Mal que les pese a muchos, en los tiempos que corren las rimbombantes
declaraciones demagógicas ocasionan más extrañeza que entusiasmo. Por primera
vez en muchos años, parecería que casi todos los involucrados en la campaña
entienden que no hay propuestas concretas claramente diferenciadas en conflicto
sino personalidades, algunas más bondadosas, más entrañables que otras, cuando
no más sinceras u honestas, de ahí la aparición para algunos sorprendente de
una Cristina herbívora.
Macri y sus estrategas entienden que, además de hacerles la
vida terriblemente difícil, una eventual derrota en las elecciones de octubre
tendría un impacto nada feliz en la reputación internacional del país. Para
muchos escépticos en el exterior, confirmaría que a la Argentina no le será
dado liberarse del populismo que tanto la ha depauperado y que por lo tanto les
convendría poner su dinero en un lugar más confiable. ¿Exageran los macristas?
Un poco, tal vez, ya que hay motivos para suponer que los cambios que está
experimentando el país no son tan superficiales como algunos quisieran creer.

### [Ejercicios]
- A) Enumera las cualidades que el texto sobre la campaña electoral atribuye a algunas personalidades frente a otras.
- B) Continúa el texto sobre la campaña electoral a partir de su última oración.
Las líneas de datos no tienen ningún papel en esto.

### [Datos del conjunto]

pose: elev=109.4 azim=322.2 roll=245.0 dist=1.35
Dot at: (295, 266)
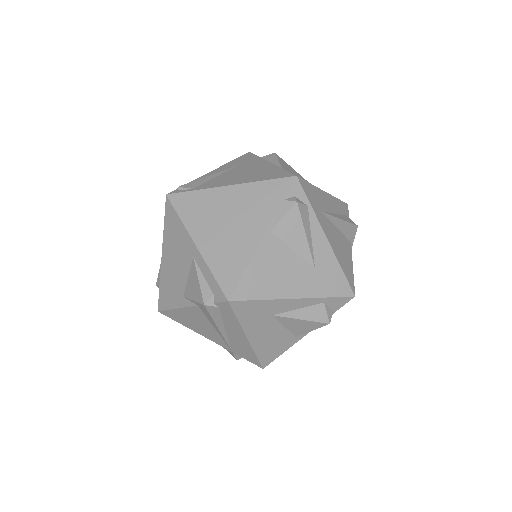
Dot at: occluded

### [Respuestas]
- A) bondadosas, entrañables, sinceras, honestas

- B)
Con todo, aunque hay señales de que en los años últimos el
centro de gravedad de la política nacional se ha deslizado hacia un lugar
cercano al ocupado actualmente por Cambiemos, la inquietud que sienten los
simpatizantes con el oficialismo puede entenderse. Al entrar el mundo en una
fase que amenaza con ser muy pero muy problemático, ningún país que aspira a
prosperar puede darse el lujo de aferrarse ciegamente al facilismo
cortoplacista que ha caracterizado la política nacional desde inicios del siglo
pasado. Por cierto, sería difícil negar que si la Argentina sufriera una nueva
recaída en el populismo de resultas de la frustración que sienten millones que
viven al margen de la economía formal, recuperar el terreno así perdido le
supondría una tarea muchísimo más ardua que la emprendida por Macri y los
integrantes de su equipo.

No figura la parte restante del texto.